The biggest problem I see though is depending on a resource that’s not being created through Terraform itself. Even though the k8s Service is, the Load Balancer isn’t (it’s created by a k8s controller). There are tons of things that can go wrong in that scenario. Kubernetes can wait forever to reconcile a resource that doesn’t match its desired state. Terraform can’t, so it must make a decision.
I get your point that the data source could return an empty object. This is actually true for data sources that return lists (e.g. aws_subnets
). But if you’re adding a data source that references a single object, it’s because you want to use it somewhere else. If that object doesn’t exist, there is no point in moving forward.
In the specific case of your ELB, let’s assume, it returned an empty object. When you try to reference its dns_name
or id
in the aws_route53_record
resource, it will raise an exception since either records
or alias
must be specified. What do you do then? Even if you add some sorta condition to work around this, you would still need to re-run terraform apply
. Keep reading.
Why should Terraform delete the resources it manages because of a failure it’s not capable of tracking? If the resources were already created, why would you need to destroy them? Your apply
may be incomplete but a new plan
will figure out the differences and create the missing resources (once you’ve resolved the problem with your external resources, not being managed by Terraform). I’m not excluding the possibility of a weird behavior of the Kubernetes provider but in general, you wouldn’t need to recreate failed resources (because they wouldn’t have been added to the state in the first place - if that’s your case, maybe you should raise a bug on the provider’s Github repo).
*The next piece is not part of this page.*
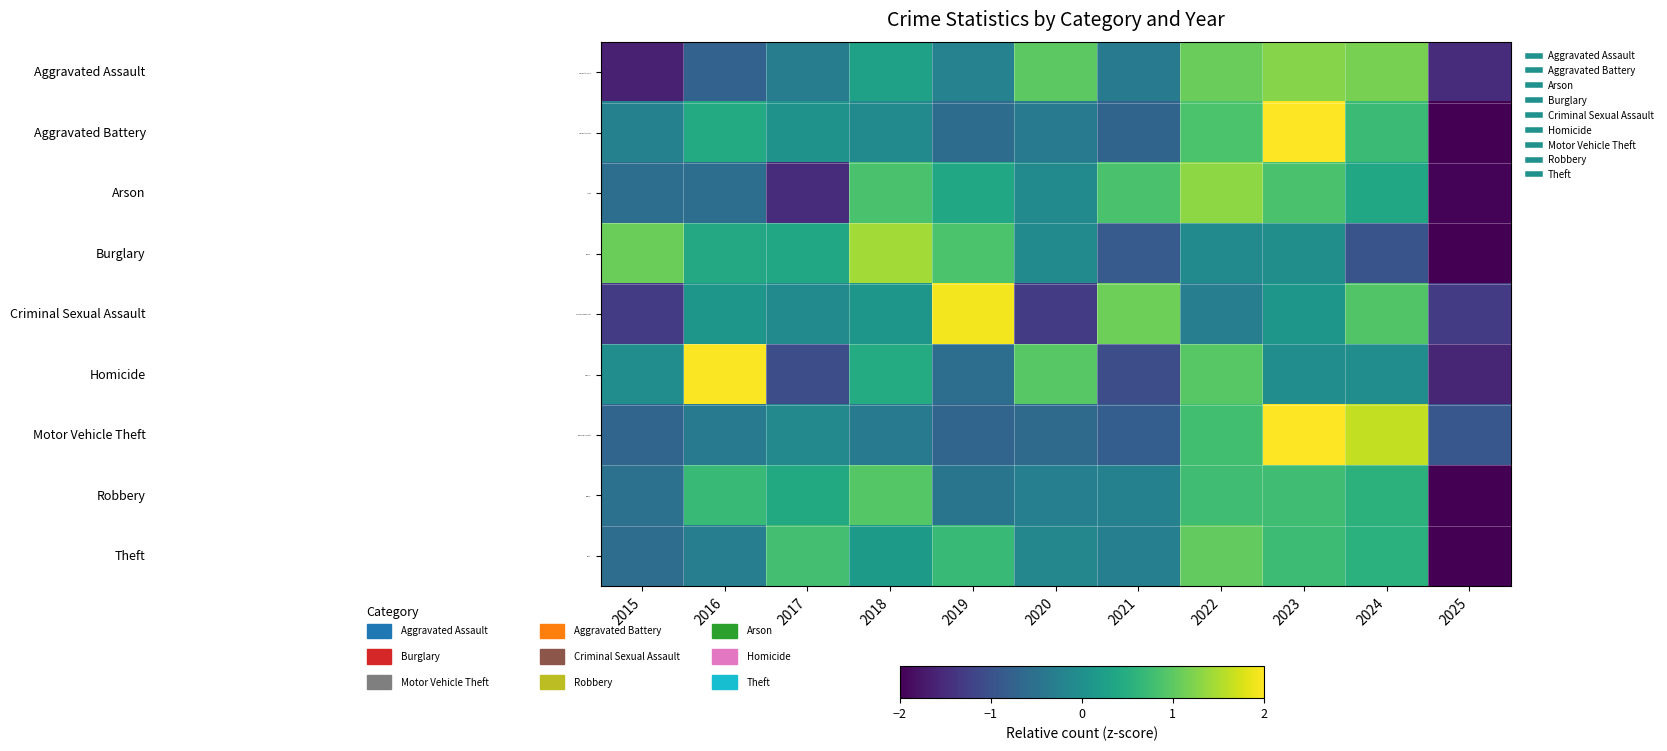

Count the number of data series in this chart.

9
Depending on what you have to do to fix the problem that occurred outside of Terraform’s control, you may need to reimport the resources it manages, which brings me to my next topic.
It’s true that Terraform has some limitations in that regard because it uses HCL which is a configuration language, not a procedural one, and it does assume a few things:
- If the resource exists, it should either be read as a data source or be imported to the state as a managed resource
- If it doesn’t, it will be created and managed by it
- Once managed, a resource should not be modified outside of Terraform because Terraform will attempt to return it to its desired state.
Some of these limitations could be easily overcome by using the Terraform CDK. That does not mean that Terraform as a platform is a “FAIL” though.
=== Alternatives ===
Based on what you explained your use-case is, I’d probably use the following approach:
- ACM certificate with wildcard for all k8s Ingresses (e.g. “*.domain.com”)
-
AWS Load Balancer controller as the Ingress Controller
- it manages ALB listener rules, target groups, and ACM certificates for Ingresses automatically
- Kubernetes deployments via FluxCD or ArgoCD using Helm charts
- charts include an Ingress template for services that need to be exposed
-
ExternalDNS makes sure the Ingress hostnames are created in Route53 as CNAME records pointing to the ALBs DNS name.